With the hot weather the team has been getting up early to make the most of

the cooler weather in the morning. The team escaped the main heat of the day by heading indoors for workshops and turning on the aircon (don’t tell anyone!). Outward Bound has been part of a research project keeping records of water quality in the nearby river systems and the team helped out after dinner.
Notes from the field:
“We woke up with an early start of 5:30am. The first challenge of the day was the huge high ropes course which pushed all of our limits and challenges us. After morning tea we then had a bunch of leadership and public speaking activities. We played a few games such as Ninja, One of the games Baseball Ninjas has become our team name because it’s our favourite game.

Our dinner was noodles and tofu stir fry. We cooked in our the camp stoves in a big wok. After dinner we headed down to the Murrumbidgee River to explore the river. We learnt about the water testing and tested the water PH and oxygen levels before heading back to camp to escape the incoming storm.

Day 4

Day 5 and 6

After some much needed rain to cool the ACT down the group finally got to head a bit further into Namadgi National Park. They headed down to Nursery Swamp in the Orroral Valley. Orroral Valley is a stunning area surrounded by rocky ridgelines and filled with mobs of kangaroos.

” We walked 3km through the Orroral Valley passing the historic homestead and finishing at the tracking station. When we arrived we started our 2424hr solo which was interrupted by a storm and strong winds. We were gathered together as a group for safety under shelter because of lightning for a short period before being sent back out to our solo shelters. Everyone was excited (and nervous) to go on the 24hr solo.

After the solo people were relieved to see each other again and happy to spend so much time by ourselves. Being away from others by ourselves was a big challenge. We learnt a lot about ourselves and some found their inner peace.

Jack, Tori ant Liz were the leaders.”

Day 7

Notes from the field:

“Today the group walked the furthest we have done so far. The hike was approximately 10km – uphill and steep. After hiking we learn how to set up anchors for abseiling. The leaders for today were Oscar, Tim and Jamie. It was hard to lead because people were both physically and mentally tired.

Looking back on the day, the biggest challenge was the hike we completed. We had to wake up at 4:30am to ensure that we would avoid hiking in the heat of the day. Everyone was challenged in one way or another though we all pushed through.”

● **Data listing**:
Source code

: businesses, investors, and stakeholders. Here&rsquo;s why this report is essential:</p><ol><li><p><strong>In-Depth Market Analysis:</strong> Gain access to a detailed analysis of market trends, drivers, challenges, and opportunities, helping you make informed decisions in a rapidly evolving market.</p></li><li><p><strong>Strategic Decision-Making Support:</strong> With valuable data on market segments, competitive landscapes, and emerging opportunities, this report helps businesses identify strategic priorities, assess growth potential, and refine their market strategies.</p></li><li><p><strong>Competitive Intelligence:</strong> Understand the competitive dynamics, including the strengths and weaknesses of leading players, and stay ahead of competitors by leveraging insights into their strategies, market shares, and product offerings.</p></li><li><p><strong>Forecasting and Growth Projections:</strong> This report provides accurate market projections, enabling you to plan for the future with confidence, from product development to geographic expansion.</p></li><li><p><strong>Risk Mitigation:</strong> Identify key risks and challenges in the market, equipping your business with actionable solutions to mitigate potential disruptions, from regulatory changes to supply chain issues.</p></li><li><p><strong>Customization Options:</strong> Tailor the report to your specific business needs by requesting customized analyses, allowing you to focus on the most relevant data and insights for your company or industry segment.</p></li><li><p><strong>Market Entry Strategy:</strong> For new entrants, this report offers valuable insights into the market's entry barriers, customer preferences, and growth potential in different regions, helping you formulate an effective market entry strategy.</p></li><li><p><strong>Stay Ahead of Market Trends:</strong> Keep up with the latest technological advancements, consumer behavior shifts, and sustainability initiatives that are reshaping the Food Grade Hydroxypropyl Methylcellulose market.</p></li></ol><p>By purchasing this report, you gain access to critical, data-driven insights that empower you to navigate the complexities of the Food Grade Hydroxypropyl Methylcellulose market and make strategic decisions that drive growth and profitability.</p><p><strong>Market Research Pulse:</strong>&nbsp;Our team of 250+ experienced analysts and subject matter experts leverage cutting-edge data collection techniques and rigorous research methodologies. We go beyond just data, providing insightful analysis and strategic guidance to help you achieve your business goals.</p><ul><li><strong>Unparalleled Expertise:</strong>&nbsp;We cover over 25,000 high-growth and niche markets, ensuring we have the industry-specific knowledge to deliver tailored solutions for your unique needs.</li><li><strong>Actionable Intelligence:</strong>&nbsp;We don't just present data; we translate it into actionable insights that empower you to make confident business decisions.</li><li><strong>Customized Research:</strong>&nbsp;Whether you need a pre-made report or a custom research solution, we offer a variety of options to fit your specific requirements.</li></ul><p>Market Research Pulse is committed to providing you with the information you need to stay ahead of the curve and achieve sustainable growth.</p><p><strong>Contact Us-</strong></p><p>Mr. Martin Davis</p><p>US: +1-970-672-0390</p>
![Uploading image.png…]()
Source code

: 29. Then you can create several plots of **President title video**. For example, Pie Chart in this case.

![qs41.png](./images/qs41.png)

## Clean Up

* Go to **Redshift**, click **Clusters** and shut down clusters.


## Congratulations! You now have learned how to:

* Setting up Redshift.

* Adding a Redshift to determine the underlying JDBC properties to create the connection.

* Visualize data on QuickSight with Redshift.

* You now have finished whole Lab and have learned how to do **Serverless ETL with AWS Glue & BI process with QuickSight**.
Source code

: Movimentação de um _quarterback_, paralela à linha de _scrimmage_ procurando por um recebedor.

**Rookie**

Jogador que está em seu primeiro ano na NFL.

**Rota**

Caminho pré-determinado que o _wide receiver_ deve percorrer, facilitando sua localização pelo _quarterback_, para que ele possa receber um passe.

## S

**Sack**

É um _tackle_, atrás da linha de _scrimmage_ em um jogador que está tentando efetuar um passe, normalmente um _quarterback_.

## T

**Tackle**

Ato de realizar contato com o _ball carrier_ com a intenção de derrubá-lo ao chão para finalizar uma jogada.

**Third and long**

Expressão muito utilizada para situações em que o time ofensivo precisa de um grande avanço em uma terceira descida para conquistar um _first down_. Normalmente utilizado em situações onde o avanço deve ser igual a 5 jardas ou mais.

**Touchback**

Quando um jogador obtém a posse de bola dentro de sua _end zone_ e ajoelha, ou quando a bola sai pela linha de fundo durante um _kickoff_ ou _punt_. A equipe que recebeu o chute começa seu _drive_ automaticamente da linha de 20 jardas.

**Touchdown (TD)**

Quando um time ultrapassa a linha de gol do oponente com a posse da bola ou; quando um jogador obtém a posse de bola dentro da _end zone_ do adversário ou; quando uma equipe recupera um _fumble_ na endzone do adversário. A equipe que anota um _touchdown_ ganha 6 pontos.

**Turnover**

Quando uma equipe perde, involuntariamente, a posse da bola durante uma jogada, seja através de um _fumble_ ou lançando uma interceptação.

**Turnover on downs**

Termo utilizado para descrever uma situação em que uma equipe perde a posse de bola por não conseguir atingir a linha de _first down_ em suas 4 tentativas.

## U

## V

● **The task**:
From the Outward Bound field report, transcribe word for word the passage that opens with the words containing "Jack, Tori ant" and closes with "and mentally tired.".

● **Answer to this problem**:
Jack, Tori ant Liz were the leaders.”

Day 7

Notes from the field:

“Today the group walked the furthest we have done so far. The hike was approximately 10km – uphill and steep. After hiking we learn how to set up anchors for abseiling. The leaders for today were Oscar, Tim and Jamie. It was hard to lead because people were both physically and mentally tired.